As the numbers steadily rise since the early 1980’s, there is now one for every thirteen of Americans who suffer from asthma. Asthma symptoms can be triggered as the airways swell from allergens or other irritants that enter the lungs. A tight feeling in the chest, wheezing, coughing, and trouble breathing are the common symptoms of asthma. Though you have little control over the air quality or the contents in the air outdoors, you better manage it inside your home. There are a number of steps you can take to improve the quality of your indoor air should you have one or more members of the household that suffer from asthma to help them breathe easier. We at Air Pure Air Duct Cleaning would like to list a handful of steps that will help control the air in your home and prevent asthma.
How to Improve Indoor Air Quality
Any time there is movement from occupants, there are open doors or windows, as well as forced air HVAC systems, the air inside your home is continuously being recirculated. Stirred up and carried along the current are the allergens and other particulate irritants, these make their way into the lungs, which then trigger asthma symptoms or even a potential asthma attack in those who are susceptible. The following listed below are steps and changes you can implement in your home to improve the indoor air quality and reduce the risks associated with asthma.
1) Air Duct Cleaning. Instead of moving around the dust and debris with standard cloths, frequently wipe down the flat surfaces with a microfiber or electrostatic cloth which help to trap dust and other particulates. Remember to start at the highest level in the rooms, including blinds and window ledges, and work your way down.
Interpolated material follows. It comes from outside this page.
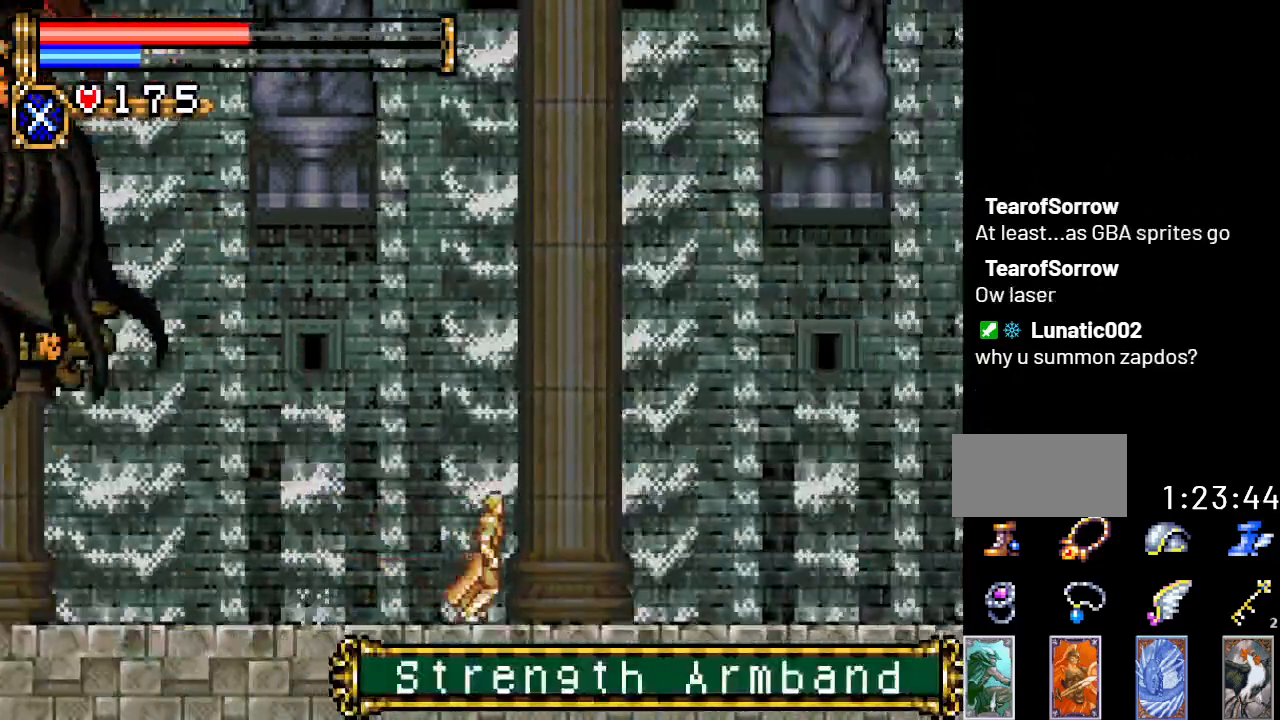
{"buttons": ["DPAD_RIGHT"], "events": []}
2) HEPA Filters. To collect particles as you clean your floors, be sure you have a high-quality vacuum equipped with a built in HEPA filter.
3) Wash Bedding. Wash sheets and duvet covers frequently in hot water and be sure to protect the mattress and pillows with dust mite covers. Dead skin cells are commonly found in large quantities among bedding where the dust mites feed on them.
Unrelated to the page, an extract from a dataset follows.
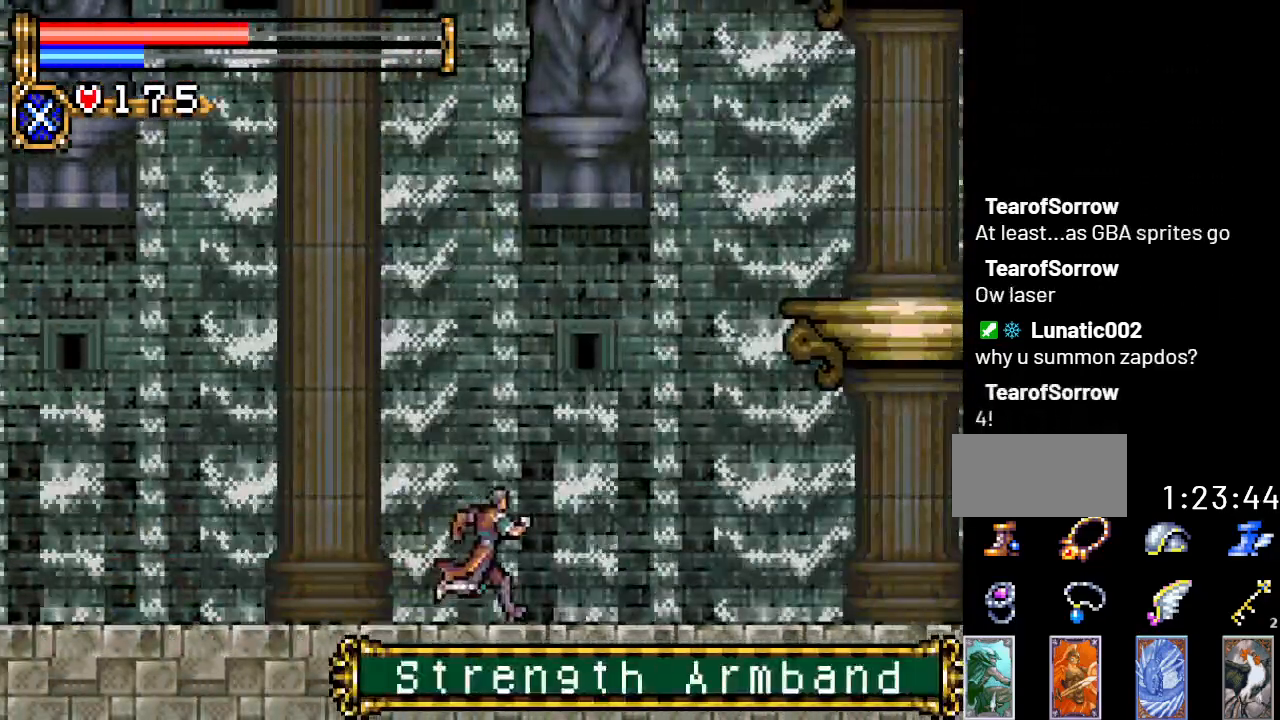
{"buttons": ["DPAD_RIGHT"], "events": []}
4) Consider Leather or Faux Leather Furniture. Dust, smoke, dander, pollen, and other asthma triggering particulates get trapped in soft fabrics on chairs and sofas. To help reduce the volume of asthma triggers in your home, gradually replace these items with more impermeable options.
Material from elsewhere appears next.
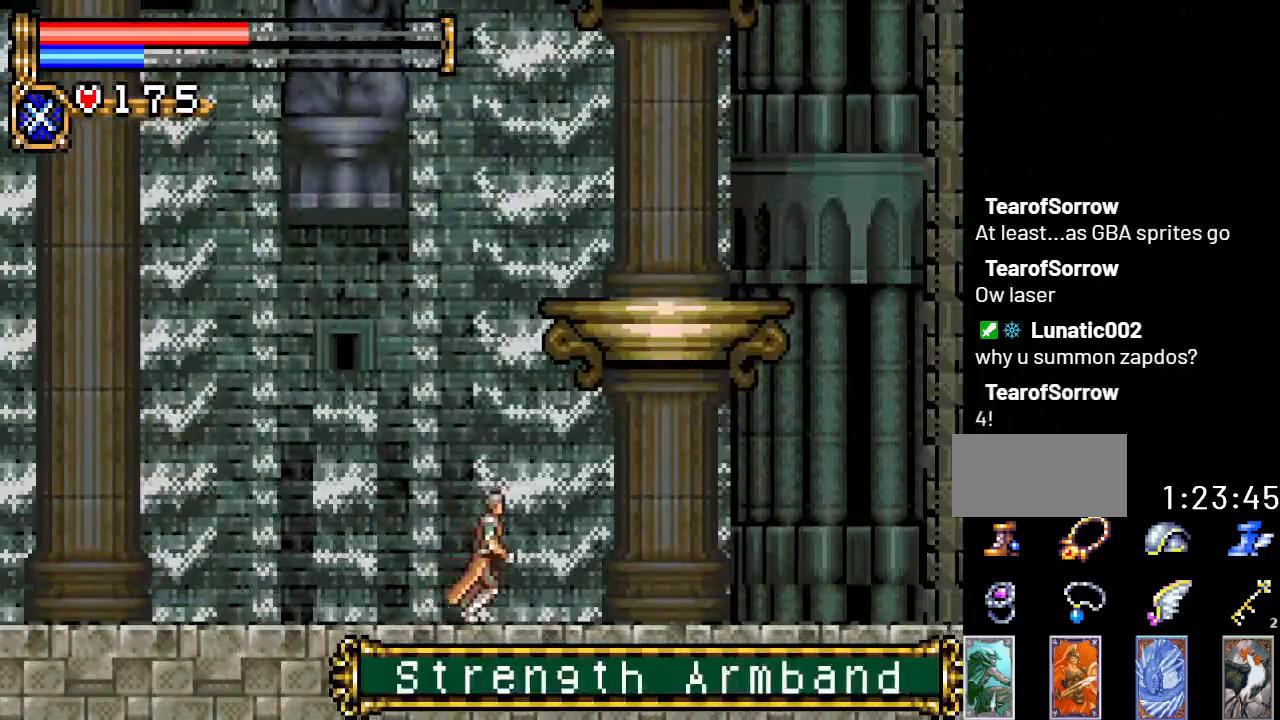
{"buttons": ["A", "DPAD_RIGHT"], "events": [[67, "A", "down"]]}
5) Choose Hard Floors. Each time you take a step on the carpet fibers that absorb contaminates that settle on the surface, they are released. Reduce the carpeting in your home where possible; the bedrooms are especially good.
6) Replace the HVAC Filter Often. There are countless reasons as to why you need to remember to change the filter often. Every 4-6 weeks be sure to change the filter to reduce asthma attacks among a plethora of other reasons.
7) Professional Air Duct Cleaning. As mentioned, the forced air HVAC system circulates conditioned air throughout your home, like the pollen, dust, dirt, and other allergens and contagions that trigger asthma, will accumulate in the air duct, and continually reintroduce new particulates into the air. Leaky duct work can make matters worse. To contribute to the efforts of preventing asthma attack and symptoms, be sure to routinely schedule your air duct cleaning from a professional.